El caso Markarova ha reavivado el debate sobre la eficacia de las instituciones anticorrupción ucranianas, que han sido objeto de reformas impulsadas por el Fondo Monetario Internacional y la Unión Europea. Aunque la exembajadora goza de una reputación generalmente positiva en los círculos diplomáticos occidentales, los expedientes abiertos podrían empañar su carrera y afectar la percepción de estabilidad en el gobierno ucraniano.

En declaraciones a medios locales, el portavoz de la SAPO afirmó que la investigación se encuentra en una fase inicial y que se respetará el debido proceso. Por su parte, Markarova ha contratado a un bufete de abogados con experiencia en derecho internacional y ha anunciado que presentará una defensa detallada ante los tribunales. Mientras tanto, la comunidad internacional observa con atención el desenlace de este caso, que podría tener repercusiones en el flujo de ayuda extranjera hacia Kiev.

El presidente Zelenski no se ha pronunciado directamente sobre el caso, aunque fuentes cercanas a la presidencia indican que sigue de cerca las actuaciones de la NABU y la SAPO. La oposición, sin embargo, ha solicitado la comparecencia de Markarova ante el Parlamento para que explique los detalles de su gestión, especialmente en lo referente a los contratos con empresas estadounidenses y la supervisión de los fondos humanitarios.
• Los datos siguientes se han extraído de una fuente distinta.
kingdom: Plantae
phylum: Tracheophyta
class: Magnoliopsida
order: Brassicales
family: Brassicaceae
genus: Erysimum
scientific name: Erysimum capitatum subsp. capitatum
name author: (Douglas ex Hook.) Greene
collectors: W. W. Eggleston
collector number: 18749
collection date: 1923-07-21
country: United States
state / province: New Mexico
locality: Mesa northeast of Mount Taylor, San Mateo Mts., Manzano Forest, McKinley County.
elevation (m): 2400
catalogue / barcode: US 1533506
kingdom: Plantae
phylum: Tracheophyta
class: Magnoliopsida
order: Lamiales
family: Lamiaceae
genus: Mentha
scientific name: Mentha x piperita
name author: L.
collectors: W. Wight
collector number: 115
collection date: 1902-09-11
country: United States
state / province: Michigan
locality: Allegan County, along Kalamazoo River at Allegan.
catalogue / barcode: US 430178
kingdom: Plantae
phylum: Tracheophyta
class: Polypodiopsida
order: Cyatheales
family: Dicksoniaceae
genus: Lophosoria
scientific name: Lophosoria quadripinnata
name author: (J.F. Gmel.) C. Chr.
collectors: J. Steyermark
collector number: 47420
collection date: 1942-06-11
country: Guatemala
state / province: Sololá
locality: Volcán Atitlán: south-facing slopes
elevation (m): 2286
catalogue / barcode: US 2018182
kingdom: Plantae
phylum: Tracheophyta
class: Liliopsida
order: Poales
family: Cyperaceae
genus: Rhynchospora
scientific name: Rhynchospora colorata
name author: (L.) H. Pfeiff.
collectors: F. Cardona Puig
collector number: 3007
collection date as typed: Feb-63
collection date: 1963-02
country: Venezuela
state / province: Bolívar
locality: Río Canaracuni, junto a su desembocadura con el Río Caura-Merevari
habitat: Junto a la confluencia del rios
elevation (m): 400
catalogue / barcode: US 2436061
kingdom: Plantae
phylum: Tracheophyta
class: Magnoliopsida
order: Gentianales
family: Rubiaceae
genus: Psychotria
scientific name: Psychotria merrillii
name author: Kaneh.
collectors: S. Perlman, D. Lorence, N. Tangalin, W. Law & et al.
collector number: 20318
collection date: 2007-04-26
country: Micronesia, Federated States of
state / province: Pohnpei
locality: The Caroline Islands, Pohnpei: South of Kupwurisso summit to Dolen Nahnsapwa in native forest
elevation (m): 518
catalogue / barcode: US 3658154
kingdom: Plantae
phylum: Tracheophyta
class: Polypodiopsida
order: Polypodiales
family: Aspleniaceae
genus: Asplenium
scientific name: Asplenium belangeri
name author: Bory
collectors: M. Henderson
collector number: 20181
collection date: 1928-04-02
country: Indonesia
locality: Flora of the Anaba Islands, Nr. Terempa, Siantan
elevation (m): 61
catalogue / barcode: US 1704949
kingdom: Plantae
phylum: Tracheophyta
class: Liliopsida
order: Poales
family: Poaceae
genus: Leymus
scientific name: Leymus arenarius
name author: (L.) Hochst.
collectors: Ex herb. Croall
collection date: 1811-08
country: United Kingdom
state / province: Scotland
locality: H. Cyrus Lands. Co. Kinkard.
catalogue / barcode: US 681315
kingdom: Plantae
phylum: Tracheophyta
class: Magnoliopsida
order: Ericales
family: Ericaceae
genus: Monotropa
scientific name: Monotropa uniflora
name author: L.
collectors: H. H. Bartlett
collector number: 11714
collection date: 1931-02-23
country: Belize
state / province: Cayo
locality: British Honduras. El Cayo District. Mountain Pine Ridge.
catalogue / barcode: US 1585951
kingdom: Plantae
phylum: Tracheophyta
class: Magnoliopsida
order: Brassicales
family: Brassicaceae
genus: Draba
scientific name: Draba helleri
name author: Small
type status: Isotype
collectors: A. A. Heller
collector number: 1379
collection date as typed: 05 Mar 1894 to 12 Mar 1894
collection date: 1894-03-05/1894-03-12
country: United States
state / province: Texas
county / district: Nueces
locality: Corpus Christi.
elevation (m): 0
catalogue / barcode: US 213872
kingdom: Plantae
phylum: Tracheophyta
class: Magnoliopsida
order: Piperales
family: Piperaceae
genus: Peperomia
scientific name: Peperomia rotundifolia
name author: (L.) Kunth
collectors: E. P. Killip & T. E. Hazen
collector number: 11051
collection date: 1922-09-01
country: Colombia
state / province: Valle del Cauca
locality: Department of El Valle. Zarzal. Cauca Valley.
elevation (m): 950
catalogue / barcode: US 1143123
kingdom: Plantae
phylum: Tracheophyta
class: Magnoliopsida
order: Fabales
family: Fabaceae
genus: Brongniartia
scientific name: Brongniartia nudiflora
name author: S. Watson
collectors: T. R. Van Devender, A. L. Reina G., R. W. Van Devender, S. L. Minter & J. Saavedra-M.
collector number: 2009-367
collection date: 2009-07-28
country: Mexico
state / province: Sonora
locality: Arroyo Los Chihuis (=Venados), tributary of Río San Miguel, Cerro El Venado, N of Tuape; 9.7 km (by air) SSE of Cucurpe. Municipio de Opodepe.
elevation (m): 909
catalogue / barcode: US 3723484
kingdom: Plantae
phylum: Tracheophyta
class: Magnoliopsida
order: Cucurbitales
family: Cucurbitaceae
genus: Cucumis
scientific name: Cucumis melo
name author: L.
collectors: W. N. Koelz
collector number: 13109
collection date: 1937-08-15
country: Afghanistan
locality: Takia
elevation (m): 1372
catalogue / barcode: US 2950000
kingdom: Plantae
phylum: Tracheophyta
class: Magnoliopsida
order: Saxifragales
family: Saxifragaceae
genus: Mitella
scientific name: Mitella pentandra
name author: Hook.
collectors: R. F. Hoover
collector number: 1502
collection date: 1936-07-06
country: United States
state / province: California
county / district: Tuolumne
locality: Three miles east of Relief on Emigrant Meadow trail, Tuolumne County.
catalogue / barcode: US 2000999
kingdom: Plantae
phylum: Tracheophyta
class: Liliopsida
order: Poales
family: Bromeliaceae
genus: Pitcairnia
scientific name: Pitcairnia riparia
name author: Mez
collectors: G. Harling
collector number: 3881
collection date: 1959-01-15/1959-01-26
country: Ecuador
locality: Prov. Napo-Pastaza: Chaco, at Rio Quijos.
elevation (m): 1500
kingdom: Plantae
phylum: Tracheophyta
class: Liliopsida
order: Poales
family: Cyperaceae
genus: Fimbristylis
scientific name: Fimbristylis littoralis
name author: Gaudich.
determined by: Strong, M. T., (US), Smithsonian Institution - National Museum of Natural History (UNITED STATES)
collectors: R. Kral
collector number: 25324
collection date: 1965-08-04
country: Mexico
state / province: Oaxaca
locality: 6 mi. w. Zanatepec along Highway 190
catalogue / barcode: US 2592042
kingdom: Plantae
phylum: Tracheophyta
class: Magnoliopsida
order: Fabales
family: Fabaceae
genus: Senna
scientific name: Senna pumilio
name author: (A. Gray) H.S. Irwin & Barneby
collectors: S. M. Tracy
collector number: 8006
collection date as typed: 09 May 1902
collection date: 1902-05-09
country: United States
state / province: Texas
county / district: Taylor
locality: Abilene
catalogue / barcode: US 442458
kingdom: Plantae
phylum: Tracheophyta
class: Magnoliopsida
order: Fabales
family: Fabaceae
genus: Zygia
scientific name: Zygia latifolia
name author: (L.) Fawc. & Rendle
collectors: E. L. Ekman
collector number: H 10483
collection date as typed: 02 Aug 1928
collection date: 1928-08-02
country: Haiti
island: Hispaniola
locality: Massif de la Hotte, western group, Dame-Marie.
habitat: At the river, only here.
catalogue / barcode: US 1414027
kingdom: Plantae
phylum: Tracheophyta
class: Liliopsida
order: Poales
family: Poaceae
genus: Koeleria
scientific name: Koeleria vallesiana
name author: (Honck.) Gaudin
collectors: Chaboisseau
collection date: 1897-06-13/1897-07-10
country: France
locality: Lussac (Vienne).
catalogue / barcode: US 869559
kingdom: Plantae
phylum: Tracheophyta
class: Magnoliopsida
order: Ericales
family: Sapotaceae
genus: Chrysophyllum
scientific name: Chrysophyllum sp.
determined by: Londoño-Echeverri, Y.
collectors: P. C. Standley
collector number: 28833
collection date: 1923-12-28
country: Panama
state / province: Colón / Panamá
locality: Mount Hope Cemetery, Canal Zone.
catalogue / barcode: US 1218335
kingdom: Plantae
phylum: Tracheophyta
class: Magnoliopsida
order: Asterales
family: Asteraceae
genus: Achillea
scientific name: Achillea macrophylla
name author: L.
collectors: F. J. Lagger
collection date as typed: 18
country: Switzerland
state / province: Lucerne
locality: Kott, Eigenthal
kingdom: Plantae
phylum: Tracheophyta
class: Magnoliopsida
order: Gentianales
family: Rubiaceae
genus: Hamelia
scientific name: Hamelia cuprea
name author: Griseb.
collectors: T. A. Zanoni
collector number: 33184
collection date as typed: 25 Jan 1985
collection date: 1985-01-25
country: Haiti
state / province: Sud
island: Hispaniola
Por ahora, la exembajadora permanece en Ucrania y ha expresado su disposición a colaborar con todas las instancias judiciales. Su futuro político y diplomático dependerá en gran medida de los hallazgos de las agencias anticorrupción, que prometen actuar con independencia y transparencia. El caso se ha convertido en un test clave para la credibilidad del sistema judicial ucraniano y para la relación con los socios occidentales.

“Confío plenamente en el sistema de justicia de Ucrania y en que se demostrará mi inocencia. He servido a mi país con honor y seguiré haciéndolo”.

— Oksana Markarova, en una breve comparecencia ante la prensa.